IKEA furniture always seems so great, in theory. It’s cheap, and surely it can’t be that hard to put together a Vittsjö or a Nornäs, you think—until you’ve schlepped it home, opened up the packaging and found that even an advanced degree in structural engineering won’t help you get that new coffee table up any time soon. It seems that robots—amazingly—are no better at this seemingly simple task.
Researchers Francisco Suárez-Ruiz and Quang-Cuong Pham at the Nanyang Technological University in Singapore are trying to figure out how to get robots to assemble IKEA furniture, but as MIT Technology Review reports, it’s proving an uphill struggle. Although robots are great at assembling complex things like cars, they’re not so great at doing so on their own. That’s because robots can complete individual, programmed tasks efficiently and indefinitely. But right now, most robots aren’t so great at seeing the world as humans do, or picking up random objects and trying to make sense of them.
The Nanyang research team wants to help change that by building a robot that can assemble an IKEA chair. The team’s robot has two arms, both with six points of articulation and grippers at the end, and a six-camera vision system that’s theoretically accurate down to 3 mm (0.11 inches). That means even the seemingly endless series of variously-sized wooden dowels that come with IKEA products shouldn’t be a problem for the robot. It’s supposed to be able to pick up a dowel with one arm, a chair leg with the other, and put the two pieces together.

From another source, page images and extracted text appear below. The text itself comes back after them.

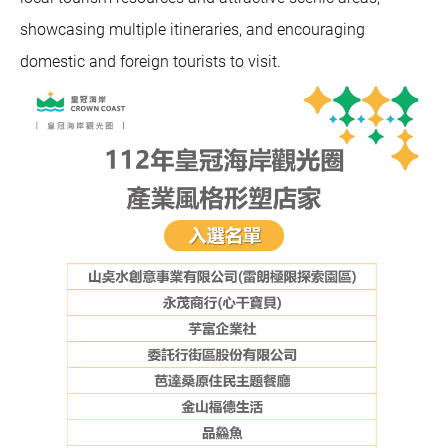
showcasing multiple itineraries, and encouraging
domestic and foreign tourists to visit.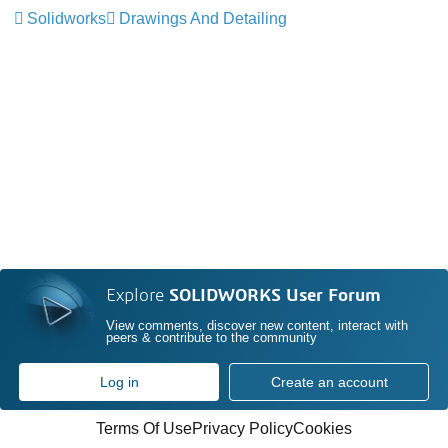
Solidworks
Drawings And Detailing
Explore
SOLIDWORKS User Forum
View comments, discover new content, interact with
peers & contribute to the community
Log in
Create an account
Terms Of Use
Privacy Policy
Cookies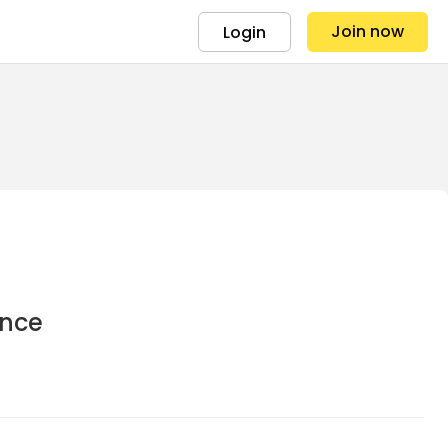
Join now
Login
ance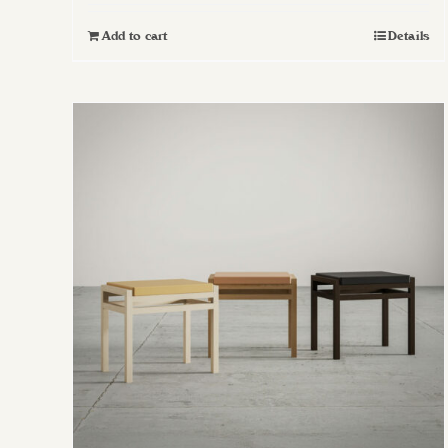
Add to cart
Details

But the dowels are actually pushing the limits of the robot’s vision system, resulting in the robot looking like two inebriated humans trying to put the furniture together in slow motion. In the end, as the video shows, the robot did actually manage to get the dowel in. The research team published their findings Sept. 16. They plan to keep working on the robot until it’s managed to master all the tasks required to build the chair.
While there have been other robots that have built some IKEA furniture on their own—like the MIT robots that built a Lack table in 2013 (which is pretty much the easiest thing to assemble from the Swedish store)—none have managed to identify and assemble something as complicated as a chair.
Perhaps in a few years, if Suárez-Ruiz and Pham are able to build on their research, robots will be able to rid us of the supposedly simple activity that routinely leads us to fight with our partners or hurl expletives at pieces of particleboard and bags of screws.
For now, we’ll just have to rely on our own guile.